What the exercise asks: Proceed with the forum thread on whether skateboarding helps snowboarding, starting right after its last line.

Supplied text:
○ ○ ○ ○ ○
# Does skateboarding help snowboarding



## iKimshi (Feb 18, 2009)

I think in a way it does. For me, it helped me get the feel for riding a board and it helped me progress faster.


----------



## Suburban Blend (Feb 23, 2008)

*Yes*

if it wasn't for board sports.... I wouldn't be doing board sports today!


----------



## pawel (Oct 2, 2007)

people tell me that since i can snowboard i should not have a problem skateboarding, i tell them falling down on pavemnet is not my thing lol


----------



## lions81 (Nov 19, 2008)

I think it can go either way.
I skateboarded before i started snowboarding last year, and i ended up being better at park than my friends who had rode for years. On the other hand my friend mason who's been snowboarding for years, and is an amazing freerider, can barely ride on a skateboard.


----------



## john doe (Nov 6, 2009)
○ ○ ○ ○ ○
Records from a data source:
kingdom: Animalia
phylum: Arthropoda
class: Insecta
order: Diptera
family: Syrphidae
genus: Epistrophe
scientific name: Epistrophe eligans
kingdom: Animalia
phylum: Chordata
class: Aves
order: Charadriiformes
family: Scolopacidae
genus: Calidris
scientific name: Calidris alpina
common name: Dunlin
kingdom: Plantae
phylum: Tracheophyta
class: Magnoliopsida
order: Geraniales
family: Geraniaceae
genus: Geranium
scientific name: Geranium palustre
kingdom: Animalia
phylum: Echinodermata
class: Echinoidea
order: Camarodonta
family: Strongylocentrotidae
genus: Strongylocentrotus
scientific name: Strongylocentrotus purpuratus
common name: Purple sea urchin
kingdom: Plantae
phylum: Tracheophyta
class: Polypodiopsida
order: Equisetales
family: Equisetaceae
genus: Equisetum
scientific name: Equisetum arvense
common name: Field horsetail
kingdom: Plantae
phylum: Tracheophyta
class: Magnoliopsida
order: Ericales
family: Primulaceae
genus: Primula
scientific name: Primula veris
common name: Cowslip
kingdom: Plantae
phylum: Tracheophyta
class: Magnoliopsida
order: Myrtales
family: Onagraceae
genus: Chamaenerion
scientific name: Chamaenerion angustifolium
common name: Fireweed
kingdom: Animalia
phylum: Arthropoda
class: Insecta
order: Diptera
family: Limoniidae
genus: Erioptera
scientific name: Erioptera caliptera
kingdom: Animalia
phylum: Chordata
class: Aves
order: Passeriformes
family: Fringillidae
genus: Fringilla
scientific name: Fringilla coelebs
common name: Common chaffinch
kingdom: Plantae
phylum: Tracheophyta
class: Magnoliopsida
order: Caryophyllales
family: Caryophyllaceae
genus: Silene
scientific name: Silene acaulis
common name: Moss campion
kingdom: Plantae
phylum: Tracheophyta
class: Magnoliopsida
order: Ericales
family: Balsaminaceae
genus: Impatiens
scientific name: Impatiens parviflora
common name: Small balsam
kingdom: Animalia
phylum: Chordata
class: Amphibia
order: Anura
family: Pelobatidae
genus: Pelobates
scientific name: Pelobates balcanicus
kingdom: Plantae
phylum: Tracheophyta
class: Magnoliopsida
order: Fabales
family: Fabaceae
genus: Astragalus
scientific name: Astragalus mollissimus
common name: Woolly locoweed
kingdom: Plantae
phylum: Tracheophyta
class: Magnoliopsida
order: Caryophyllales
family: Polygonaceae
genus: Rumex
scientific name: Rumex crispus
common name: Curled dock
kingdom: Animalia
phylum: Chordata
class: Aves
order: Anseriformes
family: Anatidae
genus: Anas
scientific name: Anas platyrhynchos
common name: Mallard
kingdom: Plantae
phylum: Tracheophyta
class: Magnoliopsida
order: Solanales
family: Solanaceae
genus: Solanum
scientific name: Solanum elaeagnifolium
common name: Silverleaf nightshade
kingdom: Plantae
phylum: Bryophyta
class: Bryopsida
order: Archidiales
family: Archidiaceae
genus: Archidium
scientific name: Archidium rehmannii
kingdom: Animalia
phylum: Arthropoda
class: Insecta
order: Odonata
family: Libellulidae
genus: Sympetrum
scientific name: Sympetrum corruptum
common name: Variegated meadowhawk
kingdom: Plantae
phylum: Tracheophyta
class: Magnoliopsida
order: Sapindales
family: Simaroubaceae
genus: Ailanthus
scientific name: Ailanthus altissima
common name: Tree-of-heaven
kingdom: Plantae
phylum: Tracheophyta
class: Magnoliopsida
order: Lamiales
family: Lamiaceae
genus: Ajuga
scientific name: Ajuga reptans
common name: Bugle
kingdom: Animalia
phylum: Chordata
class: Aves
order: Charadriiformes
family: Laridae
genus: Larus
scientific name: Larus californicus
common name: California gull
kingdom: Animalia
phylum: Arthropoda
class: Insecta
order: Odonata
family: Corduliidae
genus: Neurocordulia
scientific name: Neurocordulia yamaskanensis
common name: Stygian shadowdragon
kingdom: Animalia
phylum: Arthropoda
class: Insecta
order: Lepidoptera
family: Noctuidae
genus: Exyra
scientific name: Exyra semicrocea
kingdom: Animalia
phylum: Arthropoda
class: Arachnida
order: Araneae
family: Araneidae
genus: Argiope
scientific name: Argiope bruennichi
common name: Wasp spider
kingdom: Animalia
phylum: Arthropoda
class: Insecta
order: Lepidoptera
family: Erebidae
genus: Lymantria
○ ○ ○ ○ ○
Output for this exercise:
If you try to ride one like the other you will kill yourself. When I think it helps is simply being used to traveling sideways and being able to read and use variable terrain. Stuff like not keeping your knees tight over bumps and such. I have inline skated for 10 years so starting boarding last year I had a hard time adapting to going sideways but knowing how to use jumps and landings was easy. My friend has more years inline and even more skateboarding. He picked it up faster then I did.


----------



## legallyillegal (Oct 6, 2008)

skateboarding sucks because it's different from snowboarding


----------



## Guest (Nov 21, 2009)

legallyillegal said:


> skateboarding sucks because it's different from snowboarding


would you care to complete that thought? for I do not see where logic fits into this.


----------



## legallyillegal (Oct 6, 2008)

skateboarders should stick to skiing


----------



## Guest (Nov 21, 2009)

you move ever so slightly away from sesibility.


----------



## boarderaholic (Aug 13, 2007)

Skateboarding has helped keep my snowboarding muscles in shape in terms of using the leg muscles and such, but I can't say any specific skill has transferred over to snowboarding and vice versa.


----------



## iKimshi (Feb 18, 2009)

Yea a lot of skills/tricks in skateboarding are totally different than snowboarding ones.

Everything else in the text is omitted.